Тогда молодой женщине, которая через три года будет утверждать, что она является великой княжной Анастасией Николаевной, было почти двадцать два года. Как вспоминала дочь Анны Вингендер Дорис, у нее было «славянское лицо с толстым носом, сильно выступающими припухшими губами и рыжевато-коричневыми волосами». На взгляд Дорис, Франциска была «тяжеловесной и неуклюжей», правда, по ее признанию она не смогла точно вспомнить ни рост, ни вес последней {52}. Еще Дорис добавила, что Франциска казалась ей «довольно грязной; она редко мылась в ванне» {53}. Анне Вингендер особенно запомнились волосы Франциски: «У нее были прекрасные каштановые волосы, которые сами по себе свивались в локоны, и при солнечном свете они сияли, отливая темным золотом. Она очень гордилась своими волосами» {54}.
Дорис заметила, что у Франциски, когда она вновь появилась в их квартире осенью 1918 года, были раны, «особенно заметные на голове». Франциска «постоянно жаловалась на головную боль, и случалось так, что моя мать ходила к фармацевту и покупала ей порошки от головной боли» {55}. Должно быть, Франциске было действительно плохо, и она страдала от сильной головной боли, поскольку Анна Вингендер часто видела, как Франциска, забившись в какой-нибудь угол, терла виски, плакала и причитала: «Моя голова, она все время болит, не переставая!» {56} Ко всему этому нужно добавить ее зубы, шатающиеся и сломанные, судя по всему, от ударов в лицо, которые, очевидно, были получены ею в Гут-Фрид-рикенхофе; Франциска, как говорила младшая дочь Анны Луиза, «очень переживала» из-за сломанных зубов, особенно передних зубов на верхней челюсти, почерневших и торчавших вкривь и вкось {57}. И Дорис, и Луиза, они обе помнили любопытную манеру вести разговор, которая появилась у Франциски.

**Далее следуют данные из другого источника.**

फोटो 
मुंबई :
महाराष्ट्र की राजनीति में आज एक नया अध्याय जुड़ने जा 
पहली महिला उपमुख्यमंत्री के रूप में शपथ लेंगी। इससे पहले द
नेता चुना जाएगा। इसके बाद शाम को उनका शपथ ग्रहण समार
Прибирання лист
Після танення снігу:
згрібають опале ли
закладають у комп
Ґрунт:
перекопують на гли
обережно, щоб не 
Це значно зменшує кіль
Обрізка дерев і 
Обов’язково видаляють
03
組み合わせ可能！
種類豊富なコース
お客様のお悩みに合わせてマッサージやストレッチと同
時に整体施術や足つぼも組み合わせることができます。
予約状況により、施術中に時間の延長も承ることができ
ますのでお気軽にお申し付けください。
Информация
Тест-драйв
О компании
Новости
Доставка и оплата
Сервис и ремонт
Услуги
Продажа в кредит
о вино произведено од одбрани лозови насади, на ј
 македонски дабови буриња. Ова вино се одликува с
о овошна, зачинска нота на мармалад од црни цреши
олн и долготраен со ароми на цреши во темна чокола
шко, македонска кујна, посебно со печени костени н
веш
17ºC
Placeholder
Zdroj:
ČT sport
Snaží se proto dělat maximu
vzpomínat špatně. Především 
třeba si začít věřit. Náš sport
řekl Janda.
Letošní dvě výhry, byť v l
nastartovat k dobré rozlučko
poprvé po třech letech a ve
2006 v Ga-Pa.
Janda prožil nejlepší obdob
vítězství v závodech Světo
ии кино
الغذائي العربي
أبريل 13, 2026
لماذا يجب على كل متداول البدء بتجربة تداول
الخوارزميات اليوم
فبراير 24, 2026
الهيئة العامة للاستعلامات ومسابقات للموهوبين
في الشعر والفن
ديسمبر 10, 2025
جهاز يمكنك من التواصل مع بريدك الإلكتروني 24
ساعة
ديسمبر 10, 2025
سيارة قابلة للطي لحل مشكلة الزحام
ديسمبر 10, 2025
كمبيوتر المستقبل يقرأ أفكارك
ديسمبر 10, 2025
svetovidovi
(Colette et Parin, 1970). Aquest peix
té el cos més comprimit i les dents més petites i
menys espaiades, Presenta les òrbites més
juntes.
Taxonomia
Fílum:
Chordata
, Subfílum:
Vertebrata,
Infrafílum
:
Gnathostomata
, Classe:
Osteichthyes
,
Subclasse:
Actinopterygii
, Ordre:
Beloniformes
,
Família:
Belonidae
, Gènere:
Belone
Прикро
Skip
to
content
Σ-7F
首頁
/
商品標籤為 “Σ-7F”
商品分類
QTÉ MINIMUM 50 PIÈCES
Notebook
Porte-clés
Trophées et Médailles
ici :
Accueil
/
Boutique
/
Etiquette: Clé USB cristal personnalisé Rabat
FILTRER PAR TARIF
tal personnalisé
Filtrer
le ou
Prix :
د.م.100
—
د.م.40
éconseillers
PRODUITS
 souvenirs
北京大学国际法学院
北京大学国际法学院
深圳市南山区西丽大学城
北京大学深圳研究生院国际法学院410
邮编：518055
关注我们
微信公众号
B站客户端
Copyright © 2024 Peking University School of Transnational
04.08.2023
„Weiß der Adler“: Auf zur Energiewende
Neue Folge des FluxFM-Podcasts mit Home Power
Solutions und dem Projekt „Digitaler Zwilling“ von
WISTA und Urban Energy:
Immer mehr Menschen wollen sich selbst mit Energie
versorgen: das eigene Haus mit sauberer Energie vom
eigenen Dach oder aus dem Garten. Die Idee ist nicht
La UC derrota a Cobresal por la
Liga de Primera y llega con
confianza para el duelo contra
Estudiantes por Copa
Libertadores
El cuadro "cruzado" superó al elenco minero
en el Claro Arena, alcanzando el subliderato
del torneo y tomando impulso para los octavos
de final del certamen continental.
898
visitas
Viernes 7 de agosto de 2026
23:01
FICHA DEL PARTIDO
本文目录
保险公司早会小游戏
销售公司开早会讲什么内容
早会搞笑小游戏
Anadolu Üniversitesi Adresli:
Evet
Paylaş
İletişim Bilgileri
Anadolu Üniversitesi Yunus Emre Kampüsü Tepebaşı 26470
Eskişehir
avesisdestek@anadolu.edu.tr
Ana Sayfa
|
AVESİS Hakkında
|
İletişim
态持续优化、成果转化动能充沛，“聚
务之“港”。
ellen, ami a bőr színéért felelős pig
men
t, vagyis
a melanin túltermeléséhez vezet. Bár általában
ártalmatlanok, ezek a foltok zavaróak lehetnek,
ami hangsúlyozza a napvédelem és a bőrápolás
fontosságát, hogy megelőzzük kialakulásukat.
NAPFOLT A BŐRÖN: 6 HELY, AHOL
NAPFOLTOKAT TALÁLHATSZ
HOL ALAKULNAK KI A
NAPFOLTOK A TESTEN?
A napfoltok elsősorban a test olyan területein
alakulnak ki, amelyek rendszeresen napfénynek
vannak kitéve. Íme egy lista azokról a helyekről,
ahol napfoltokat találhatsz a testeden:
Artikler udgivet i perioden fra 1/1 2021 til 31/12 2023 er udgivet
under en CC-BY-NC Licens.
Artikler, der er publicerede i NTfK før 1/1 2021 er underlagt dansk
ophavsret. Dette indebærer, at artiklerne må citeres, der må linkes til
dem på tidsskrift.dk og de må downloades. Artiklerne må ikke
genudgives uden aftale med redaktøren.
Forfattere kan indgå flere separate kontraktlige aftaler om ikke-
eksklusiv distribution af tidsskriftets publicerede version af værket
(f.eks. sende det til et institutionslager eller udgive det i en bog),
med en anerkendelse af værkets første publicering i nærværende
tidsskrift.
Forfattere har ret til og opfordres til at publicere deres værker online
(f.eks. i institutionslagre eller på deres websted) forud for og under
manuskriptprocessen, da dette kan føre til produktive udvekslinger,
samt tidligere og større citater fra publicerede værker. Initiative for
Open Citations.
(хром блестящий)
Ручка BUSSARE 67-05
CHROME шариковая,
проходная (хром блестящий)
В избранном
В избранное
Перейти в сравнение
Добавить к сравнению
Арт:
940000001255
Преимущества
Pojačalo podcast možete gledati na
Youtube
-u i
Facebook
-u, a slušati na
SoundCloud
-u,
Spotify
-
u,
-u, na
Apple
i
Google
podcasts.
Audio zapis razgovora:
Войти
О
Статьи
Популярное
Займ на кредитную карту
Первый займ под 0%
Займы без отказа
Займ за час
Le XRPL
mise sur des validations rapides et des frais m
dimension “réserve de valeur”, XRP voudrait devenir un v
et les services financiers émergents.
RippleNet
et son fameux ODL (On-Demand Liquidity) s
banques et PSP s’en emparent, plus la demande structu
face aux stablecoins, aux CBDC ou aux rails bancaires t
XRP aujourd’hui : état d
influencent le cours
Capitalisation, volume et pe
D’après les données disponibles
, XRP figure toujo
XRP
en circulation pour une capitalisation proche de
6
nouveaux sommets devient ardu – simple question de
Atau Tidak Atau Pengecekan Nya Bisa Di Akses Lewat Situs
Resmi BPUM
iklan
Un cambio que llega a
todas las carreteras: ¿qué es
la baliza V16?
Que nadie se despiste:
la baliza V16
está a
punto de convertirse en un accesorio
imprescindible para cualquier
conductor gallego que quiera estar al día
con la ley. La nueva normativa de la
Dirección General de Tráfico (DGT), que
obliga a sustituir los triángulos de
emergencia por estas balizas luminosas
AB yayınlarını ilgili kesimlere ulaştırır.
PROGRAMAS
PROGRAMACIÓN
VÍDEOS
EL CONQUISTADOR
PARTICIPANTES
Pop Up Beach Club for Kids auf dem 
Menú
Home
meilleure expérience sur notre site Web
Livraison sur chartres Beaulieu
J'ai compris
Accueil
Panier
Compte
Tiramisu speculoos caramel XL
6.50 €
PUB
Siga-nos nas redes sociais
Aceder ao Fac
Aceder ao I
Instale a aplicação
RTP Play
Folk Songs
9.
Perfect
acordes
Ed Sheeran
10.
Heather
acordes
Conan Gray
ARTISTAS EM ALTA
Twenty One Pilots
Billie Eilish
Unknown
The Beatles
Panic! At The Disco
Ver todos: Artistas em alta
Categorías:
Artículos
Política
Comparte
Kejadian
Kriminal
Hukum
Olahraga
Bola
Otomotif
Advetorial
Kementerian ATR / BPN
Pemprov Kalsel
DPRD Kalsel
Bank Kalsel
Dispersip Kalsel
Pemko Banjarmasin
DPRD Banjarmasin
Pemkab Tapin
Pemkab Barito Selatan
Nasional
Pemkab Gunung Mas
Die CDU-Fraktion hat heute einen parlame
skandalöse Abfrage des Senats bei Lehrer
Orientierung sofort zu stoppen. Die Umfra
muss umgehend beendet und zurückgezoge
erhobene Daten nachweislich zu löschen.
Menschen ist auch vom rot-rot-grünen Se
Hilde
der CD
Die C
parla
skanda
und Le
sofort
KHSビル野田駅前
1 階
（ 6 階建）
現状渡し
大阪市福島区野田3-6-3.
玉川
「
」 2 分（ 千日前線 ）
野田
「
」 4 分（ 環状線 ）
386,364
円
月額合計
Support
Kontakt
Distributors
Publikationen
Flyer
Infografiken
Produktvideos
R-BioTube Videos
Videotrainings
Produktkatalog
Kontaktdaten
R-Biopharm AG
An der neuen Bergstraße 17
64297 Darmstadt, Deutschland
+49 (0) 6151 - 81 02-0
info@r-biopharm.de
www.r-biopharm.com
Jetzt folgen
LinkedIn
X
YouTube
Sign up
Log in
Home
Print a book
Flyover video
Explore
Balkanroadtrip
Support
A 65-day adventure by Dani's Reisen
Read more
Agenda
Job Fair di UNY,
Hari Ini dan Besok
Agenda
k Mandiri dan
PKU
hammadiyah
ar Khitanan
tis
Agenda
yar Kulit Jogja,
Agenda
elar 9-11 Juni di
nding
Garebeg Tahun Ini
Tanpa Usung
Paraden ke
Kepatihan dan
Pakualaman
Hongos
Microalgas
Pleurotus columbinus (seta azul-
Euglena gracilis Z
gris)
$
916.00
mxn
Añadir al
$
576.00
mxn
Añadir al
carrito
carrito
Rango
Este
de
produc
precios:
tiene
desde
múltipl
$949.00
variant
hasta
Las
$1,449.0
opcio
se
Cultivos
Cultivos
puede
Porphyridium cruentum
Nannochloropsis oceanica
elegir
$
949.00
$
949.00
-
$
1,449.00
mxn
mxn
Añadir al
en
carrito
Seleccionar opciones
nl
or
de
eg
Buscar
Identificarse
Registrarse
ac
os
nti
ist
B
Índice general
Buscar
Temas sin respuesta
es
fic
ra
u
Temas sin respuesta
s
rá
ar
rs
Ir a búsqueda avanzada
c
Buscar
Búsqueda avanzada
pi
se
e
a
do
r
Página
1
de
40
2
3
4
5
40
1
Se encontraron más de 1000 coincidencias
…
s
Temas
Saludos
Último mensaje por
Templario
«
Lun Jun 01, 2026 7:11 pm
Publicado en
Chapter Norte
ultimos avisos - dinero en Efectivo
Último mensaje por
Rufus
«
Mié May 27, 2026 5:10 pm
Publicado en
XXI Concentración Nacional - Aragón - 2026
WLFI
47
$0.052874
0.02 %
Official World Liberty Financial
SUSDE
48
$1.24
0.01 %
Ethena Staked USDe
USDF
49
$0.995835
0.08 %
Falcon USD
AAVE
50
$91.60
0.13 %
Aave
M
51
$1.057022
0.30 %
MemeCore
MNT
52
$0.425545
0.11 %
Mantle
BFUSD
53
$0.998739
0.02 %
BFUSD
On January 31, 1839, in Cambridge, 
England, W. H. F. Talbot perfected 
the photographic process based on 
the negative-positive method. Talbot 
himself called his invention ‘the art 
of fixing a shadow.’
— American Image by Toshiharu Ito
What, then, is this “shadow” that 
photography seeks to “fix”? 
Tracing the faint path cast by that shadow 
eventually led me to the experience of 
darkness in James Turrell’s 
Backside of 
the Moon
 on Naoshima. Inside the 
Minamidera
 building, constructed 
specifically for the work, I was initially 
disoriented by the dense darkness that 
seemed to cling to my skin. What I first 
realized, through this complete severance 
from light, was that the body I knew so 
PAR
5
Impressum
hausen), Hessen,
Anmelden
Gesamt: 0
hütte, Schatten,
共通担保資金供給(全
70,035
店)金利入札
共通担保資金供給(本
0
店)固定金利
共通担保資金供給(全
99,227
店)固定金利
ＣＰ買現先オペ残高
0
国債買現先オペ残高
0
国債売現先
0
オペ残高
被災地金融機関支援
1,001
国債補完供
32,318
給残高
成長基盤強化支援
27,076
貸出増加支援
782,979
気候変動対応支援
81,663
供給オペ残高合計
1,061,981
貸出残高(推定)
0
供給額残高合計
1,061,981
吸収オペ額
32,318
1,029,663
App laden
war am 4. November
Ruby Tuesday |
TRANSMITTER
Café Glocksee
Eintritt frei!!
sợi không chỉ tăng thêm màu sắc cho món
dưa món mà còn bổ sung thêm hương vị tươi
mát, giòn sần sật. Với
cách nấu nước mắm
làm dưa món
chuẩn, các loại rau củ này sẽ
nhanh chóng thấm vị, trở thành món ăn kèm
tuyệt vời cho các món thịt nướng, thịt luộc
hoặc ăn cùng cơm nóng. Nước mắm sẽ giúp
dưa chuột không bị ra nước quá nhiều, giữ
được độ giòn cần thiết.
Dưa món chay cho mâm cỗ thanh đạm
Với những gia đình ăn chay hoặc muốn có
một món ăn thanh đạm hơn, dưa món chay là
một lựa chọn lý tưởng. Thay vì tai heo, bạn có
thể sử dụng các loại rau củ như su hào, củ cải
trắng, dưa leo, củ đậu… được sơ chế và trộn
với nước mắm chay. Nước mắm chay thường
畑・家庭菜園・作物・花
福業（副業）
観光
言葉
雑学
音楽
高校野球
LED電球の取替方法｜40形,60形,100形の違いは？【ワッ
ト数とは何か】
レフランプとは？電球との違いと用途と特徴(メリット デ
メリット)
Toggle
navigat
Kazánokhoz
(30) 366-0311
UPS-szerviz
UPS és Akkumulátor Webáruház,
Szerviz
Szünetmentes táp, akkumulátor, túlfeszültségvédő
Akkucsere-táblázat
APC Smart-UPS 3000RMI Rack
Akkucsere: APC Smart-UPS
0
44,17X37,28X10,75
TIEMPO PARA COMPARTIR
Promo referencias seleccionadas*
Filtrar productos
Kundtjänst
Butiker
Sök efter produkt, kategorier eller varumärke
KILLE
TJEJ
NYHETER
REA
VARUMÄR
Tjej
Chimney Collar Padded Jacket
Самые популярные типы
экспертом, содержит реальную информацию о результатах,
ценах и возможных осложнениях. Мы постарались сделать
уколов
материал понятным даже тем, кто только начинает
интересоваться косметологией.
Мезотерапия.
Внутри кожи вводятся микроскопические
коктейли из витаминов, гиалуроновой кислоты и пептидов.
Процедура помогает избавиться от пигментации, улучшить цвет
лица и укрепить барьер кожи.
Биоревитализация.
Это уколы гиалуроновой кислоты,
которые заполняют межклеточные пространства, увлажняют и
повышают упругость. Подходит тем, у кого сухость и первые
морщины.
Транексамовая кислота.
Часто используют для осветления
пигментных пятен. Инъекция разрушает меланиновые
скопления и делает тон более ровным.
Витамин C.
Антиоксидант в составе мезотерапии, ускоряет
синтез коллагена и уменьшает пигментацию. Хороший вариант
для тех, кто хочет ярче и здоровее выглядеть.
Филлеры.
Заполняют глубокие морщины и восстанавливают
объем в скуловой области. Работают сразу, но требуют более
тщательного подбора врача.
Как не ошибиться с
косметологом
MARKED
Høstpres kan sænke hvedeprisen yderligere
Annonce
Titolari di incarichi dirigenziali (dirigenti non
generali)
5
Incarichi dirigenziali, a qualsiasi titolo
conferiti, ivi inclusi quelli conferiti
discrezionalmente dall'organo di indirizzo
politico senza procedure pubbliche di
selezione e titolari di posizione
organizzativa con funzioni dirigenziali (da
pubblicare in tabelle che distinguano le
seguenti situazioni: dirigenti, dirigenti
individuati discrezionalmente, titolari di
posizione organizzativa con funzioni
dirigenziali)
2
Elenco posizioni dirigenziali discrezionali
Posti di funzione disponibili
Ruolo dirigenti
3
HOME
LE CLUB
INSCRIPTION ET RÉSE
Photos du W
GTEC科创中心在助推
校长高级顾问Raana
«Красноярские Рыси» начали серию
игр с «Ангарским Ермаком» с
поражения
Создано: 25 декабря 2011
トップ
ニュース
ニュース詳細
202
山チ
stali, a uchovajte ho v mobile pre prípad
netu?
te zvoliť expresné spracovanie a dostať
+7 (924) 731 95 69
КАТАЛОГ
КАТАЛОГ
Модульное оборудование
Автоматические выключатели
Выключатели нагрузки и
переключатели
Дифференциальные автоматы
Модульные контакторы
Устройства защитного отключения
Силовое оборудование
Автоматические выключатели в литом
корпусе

С тем чтобы скрыть травмы, полученные ею, она говорила, прикрывая рот рукой или платком, так же как она будет это делать после спасения из канала Ландвер {58}. Дорис даже считала, что данное обстоятельство настолько смущало Франциску, что она даже покупала фальшивые зубы, чтобы прикрыть ими пустоты, заметные в тех случаях, когда она открывала рот {59}. Дорис также помнила тот шрам, который был на пальце руки у Франциски, а Кэт Выпрыжик, старшая из дочерей Вингендер, говорила об отметине на ее плече, которая, как позднее настаивала Франциска, была следом от прижженой родинки {60}. Франциска, так же как и Анастасия, страдала от болезни суставов стопы, именуемой hallux valgus . Франциска, как говорила Анна Вингендер, «всегда старалась спрятать свои босые ноги», которые, по воспоминаниям Анны были «хоть и маленькими, но ужасными, с заметными шишками на больших пальцах, которые причиняли ей сильную боль» {61}. Состояние ног было настолько ужасным, говорила Дорис, что «из-за этого обувь быстро теряла форму», и даже сестра Франциски Гертруда помнила, что «суставы пальцев ног у нее, возможно, были несколько больше чем нужно» {62}.
Большую часть времени Франциска проводила в одиночестве. Как говорила Дорис, «в ней была некая замкнутость; если у нее когда-либо и были какие-то близкие ей люди и друзья, я ничего не слышала о них. Она была близка только с моей матерью. Франциска всегда выглядела подавленной, она была очень набожной, часто молилась и производила впечатление человека, сломленного горем. Она всегда, даже летом, носила одеяния черного цвета из тяжелой и плотной ткани» {63}. У сестер Дорис и Луизы Франциска брала читать книги, по словам Анны Вингендер, «романы бытовые и героического жанра», которыми она часто зачитывалась до глубокой ночи, содавалось впечатление, что это было единственное, что ее интересовало {64}. Однако большую часть времени Франциска «проводила в молчании, лежа в постели, повернувшись к стене», – вспоминала Дорис и добавляла, что у нее в этом состоянии было, как правило «очень плохое настроение. Когда мы пытались заговорить с ней, она отказывалась отвечать» {65}.